> [THE PROBLEM] Would you reproduce each line below exactly, leaving every picture out?

> [DATA PROVIDED]
○ ○ ○ ○
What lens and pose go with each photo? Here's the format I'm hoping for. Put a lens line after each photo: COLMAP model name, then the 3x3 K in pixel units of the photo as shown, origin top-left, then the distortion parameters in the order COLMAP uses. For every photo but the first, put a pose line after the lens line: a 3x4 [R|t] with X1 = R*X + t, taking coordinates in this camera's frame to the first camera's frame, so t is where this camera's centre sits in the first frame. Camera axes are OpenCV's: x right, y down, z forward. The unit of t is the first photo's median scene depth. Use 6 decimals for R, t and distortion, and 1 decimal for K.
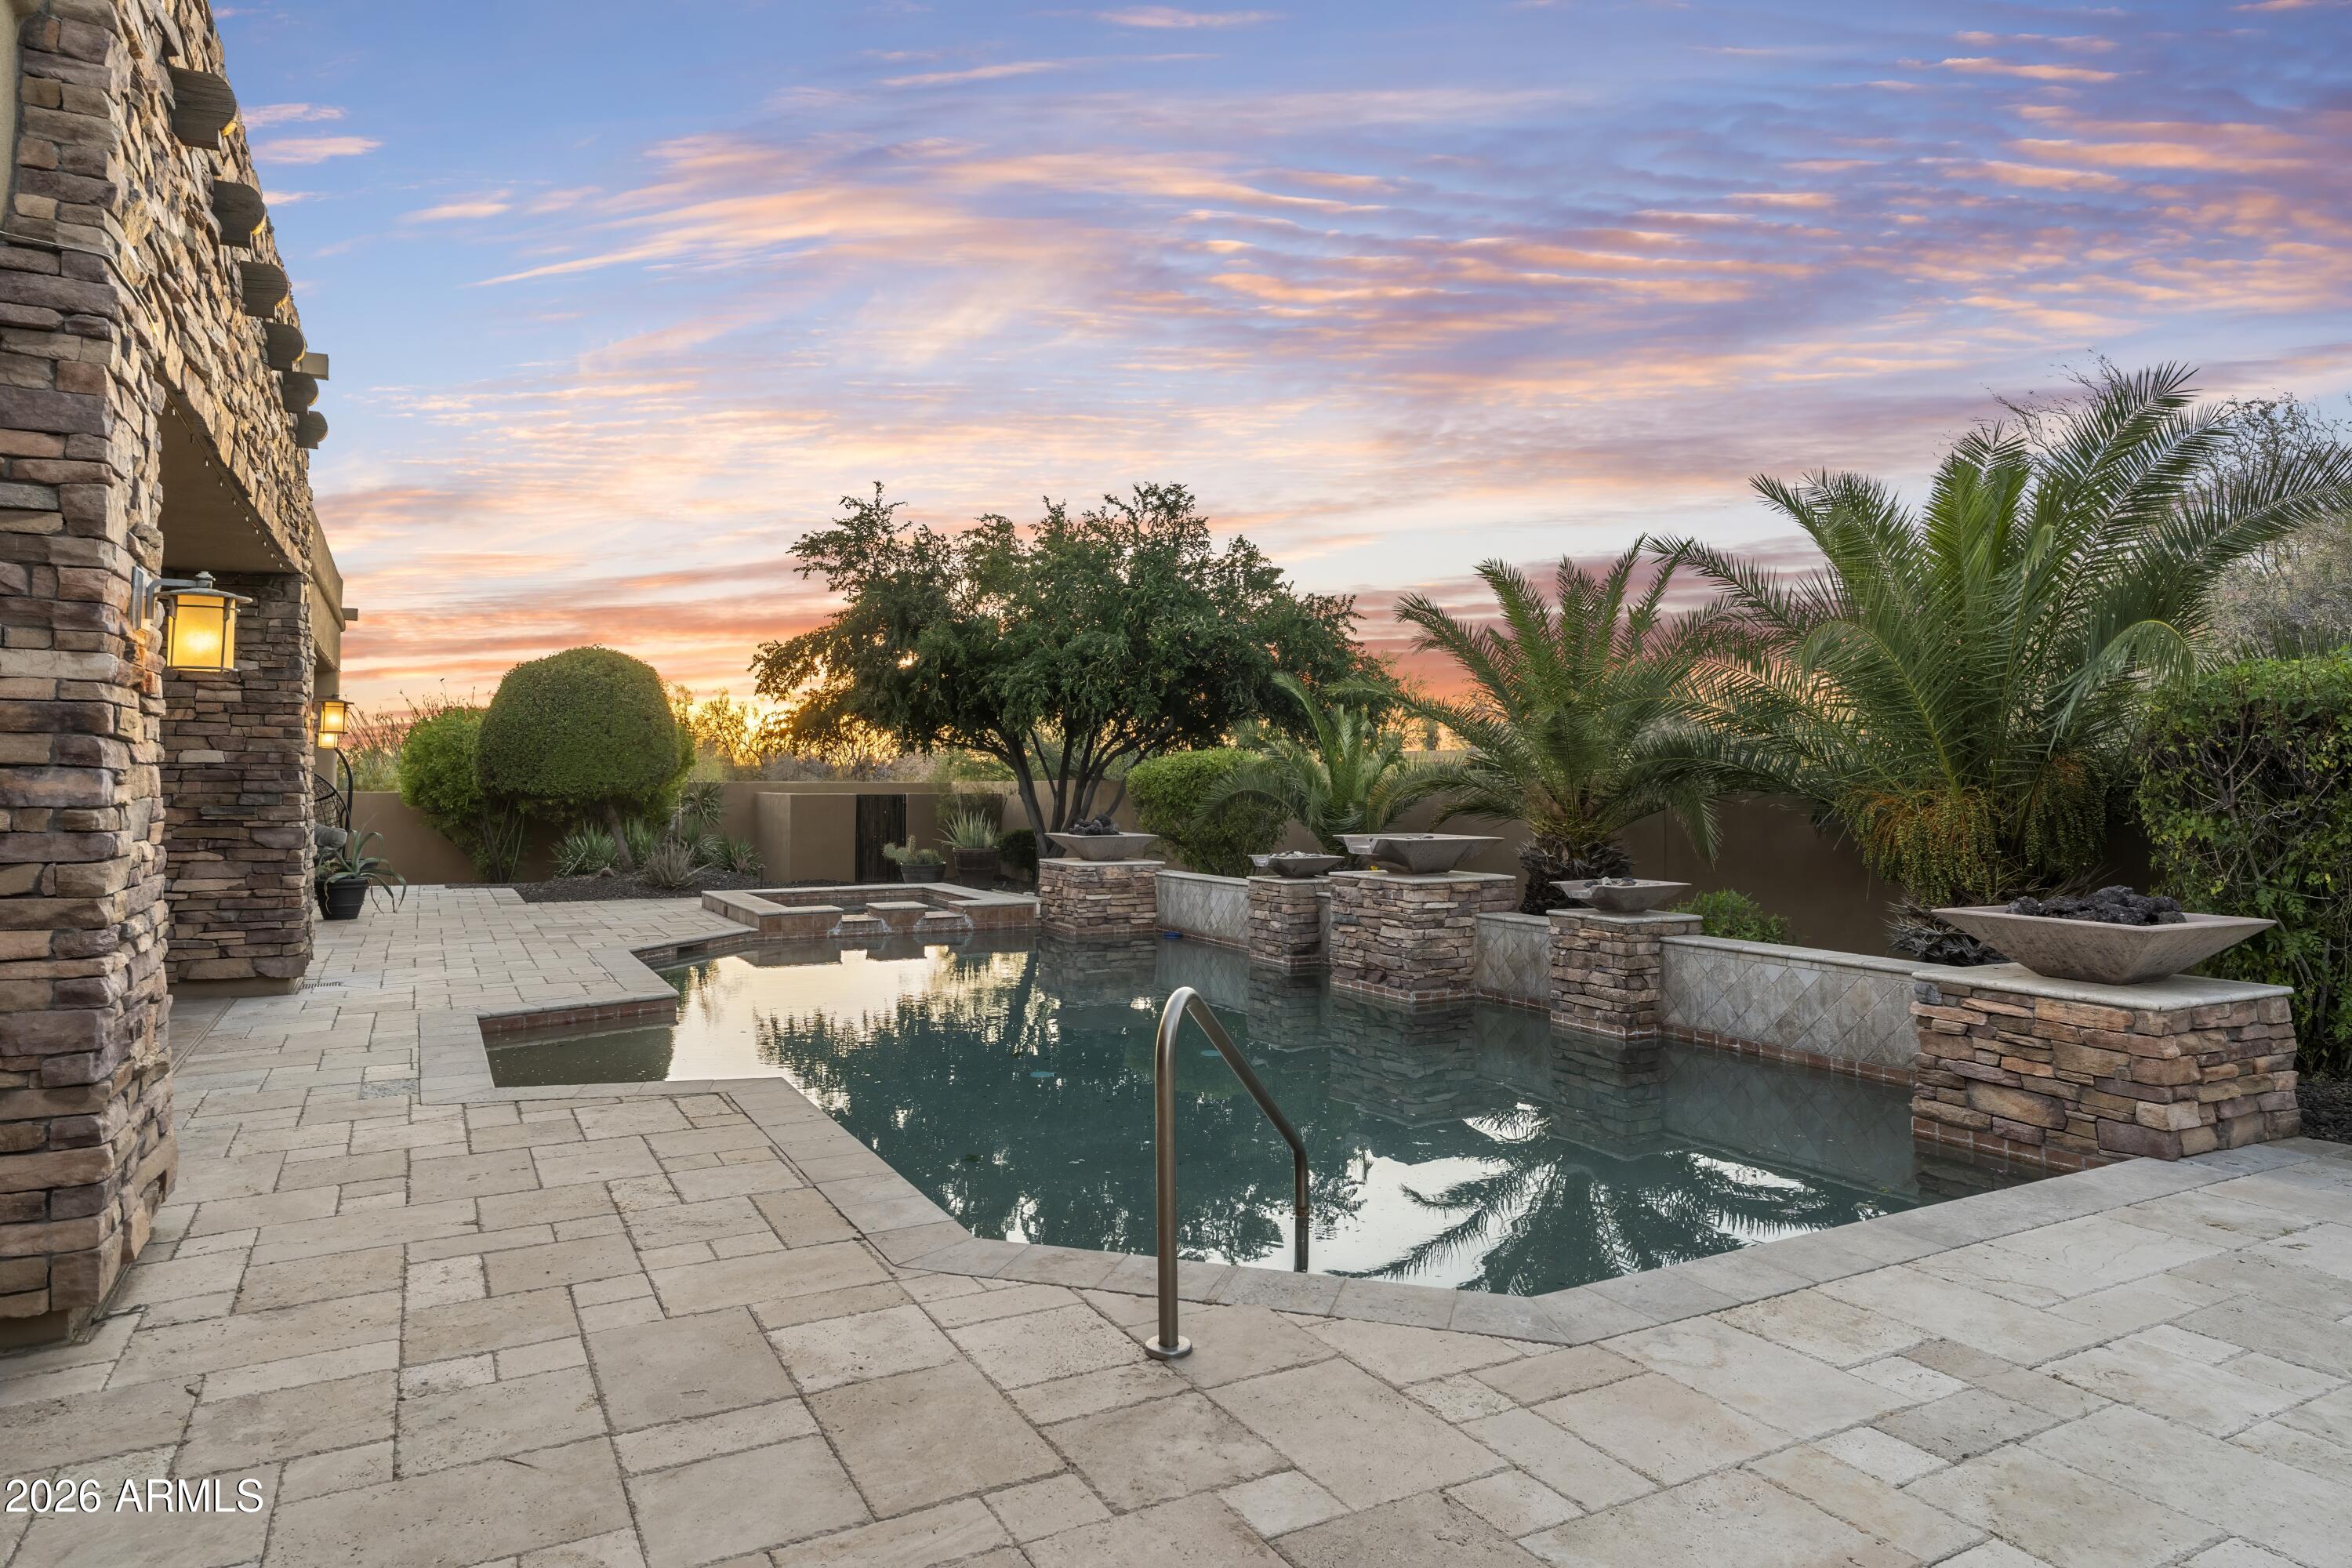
lens RADIAL K [[1394.5, 0, 1153.4], [0, 1394.5, 716.1], [0, 0, 1]] dist [0.006678, 0.000763]
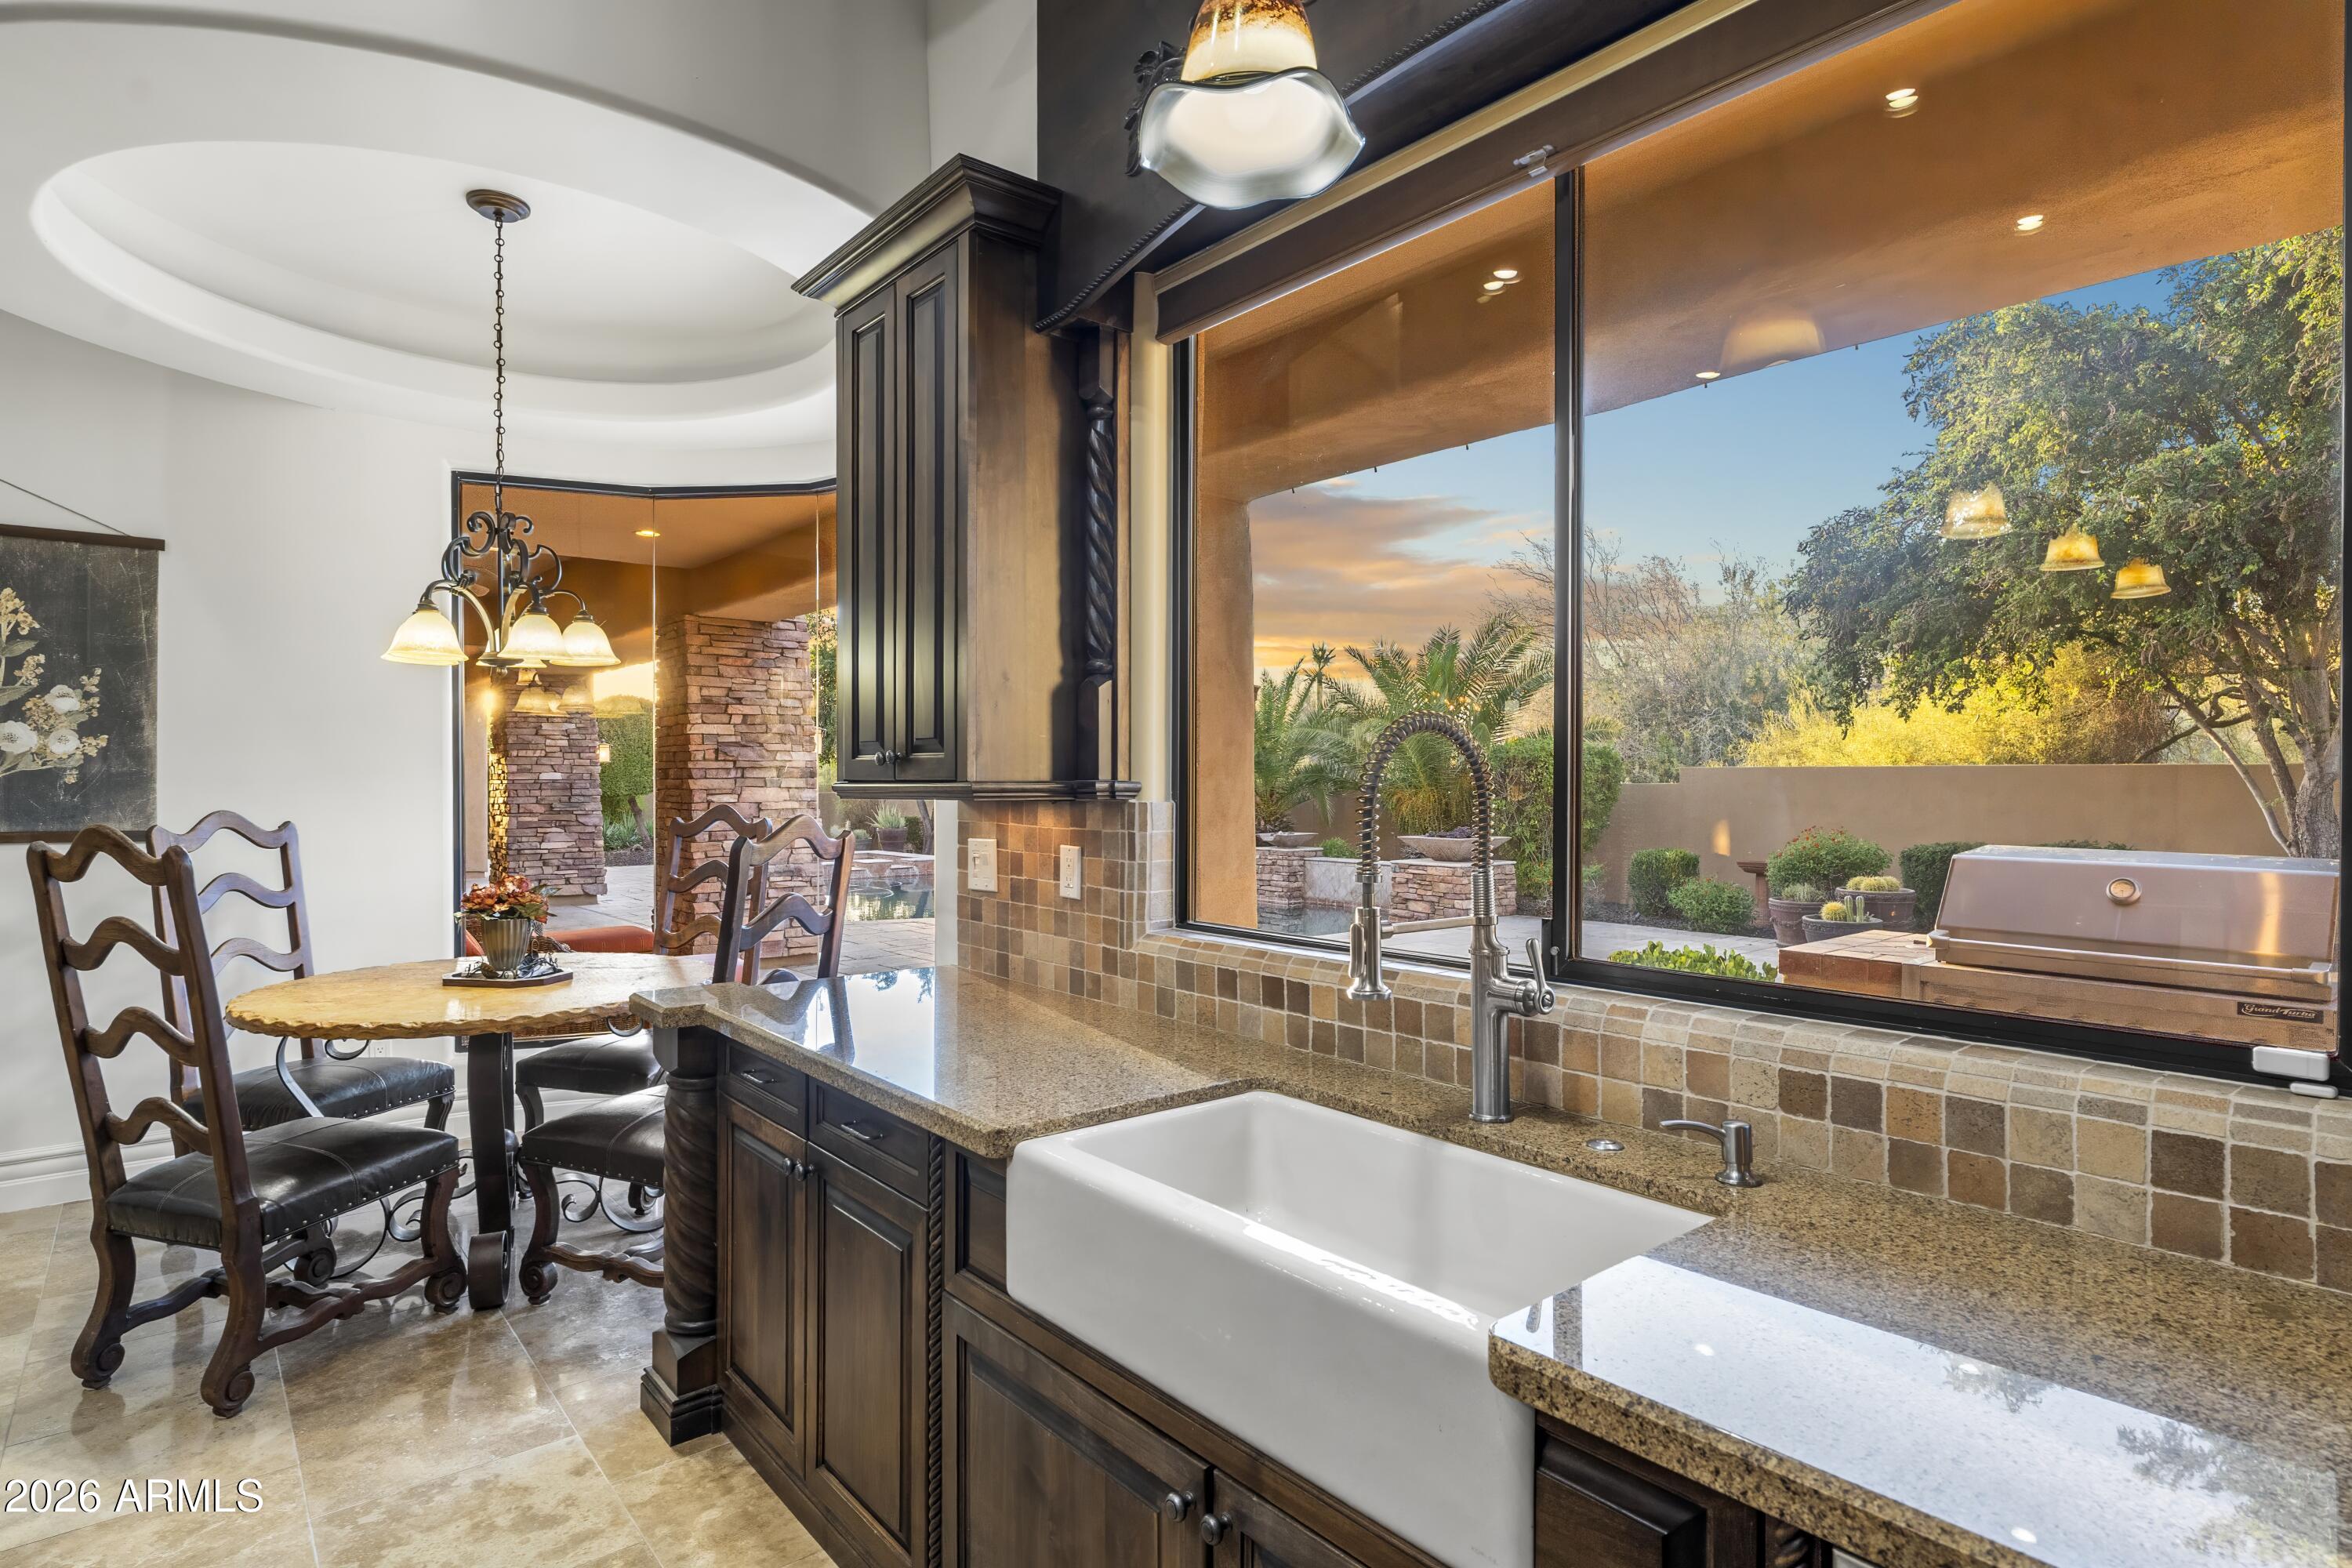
lens RADIAL K [[1219.4, 0, 1174.7], [0, 1219.4, 784.5], [0, 0, 1]] dist [-0.000493, -0.000002]
pose [[0.977558, -0.005035, 0.210608, -0.224259], [-0.005797, 0.998693, 0.050782, -0.048493], [-0.210588, -0.050864, 0.976251, -0.776848]]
○ ○ ○ ○
> [EXPECTED ANSWER]
What lens and pose go with each photo? Here's the format I'm hoping for. Put a lens line after each photo: COLMAP model name, then the 3x3 K in pixel units of the photo as shown, origin top-left, then the distortion parameters in the order COLMAP uses. For every photo but the first, put a pose line after the lens line: a 3x4 [R|t] with X1 = R*X + t, taking coordinates in this camera's frame to the first camera's frame, so t is where this camera's centre sits in the first frame. Camera axes are OpenCV's: x right, y down, z forward. The unit of t is the first photo's median scene depth. Use 6 decimals for R, t and distortion, and 1 decimal for K.
lens RADIAL K [[1394.5, 0, 1153.4], [0, 1394.5, 716.1], [0, 0, 1]] dist [0.006678, 0.000763]
lens RADIAL K [[1219.4, 0, 1174.7], [0, 1219.4, 784.5], [0, 0, 1]] dist [-0.000493, -0.000002]
pose [[0.977558, -0.005035, 0.210608, -0.224259], [-0.005797, 0.998693, 0.050782, -0.048493], [-0.210588, -0.050864, 0.976251, -0.776848]]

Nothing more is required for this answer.